Tim supervisi dipimpin oleh Kadi Mulyono, A.Ptnh., M.M. selaku Kasubdit Pengendalian Hak Tanah Kepulauan dan Wilayah Tertentu Wilayah I.
Turut mendampingi Nadila Maysila Herdarezki, S.H., M.H. selaku Koordinator Substansi Pengendalian dan Penanganan Sengketa.
Setibanya di Pulau Lae-Lae, rombongan disambut oleh Lurah Lae-Lae, Anwar Bachtiar.

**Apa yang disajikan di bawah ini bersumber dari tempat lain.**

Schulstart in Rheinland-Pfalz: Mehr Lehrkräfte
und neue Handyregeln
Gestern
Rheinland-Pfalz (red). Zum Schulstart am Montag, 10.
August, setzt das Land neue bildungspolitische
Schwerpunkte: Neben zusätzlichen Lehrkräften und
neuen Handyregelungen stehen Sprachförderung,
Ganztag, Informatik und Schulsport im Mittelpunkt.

“Wilayah pesisir memiliki peran strategis bagi kehidupan masyarakat, mulai dari tempat tinggal, sumber penghidupan, hingga potensi pengembangan pariwisata dan ekonomi lokal,” demikian inti pesan kegiatan itu.
Jaga Kepastian Hukum
Supervisi ini diarahkan untuk memastikan penguasaan dan pemanfaatan tanah berjalan sesuai ketentuan yang berlaku.
Pengelolaan tanah yang tertib dinilai penting untuk mencegah potensi sengketa di kawasan kepulauan.
Selain itu, kegiatan ini juga mendorong kesadaran masyarakat terhadap pentingnya kepastian hukum atas tanah yang dimiliki dan digunakan.
Dalam konteks ini, sinergi antara pemerintah pusat, daerah, dan kelurahan menjadi kunci agar penataan ruang pesisir lebih terarah.
Kegiatan ini menunjukkan bahwa pengelolaan tanah pesisir di Makassar tidak hanya soal administrasi, tetapi juga soal menjaga kepastian hukum, ruang hidup warga, dan keberlanjutan wilayah untuk masa depan.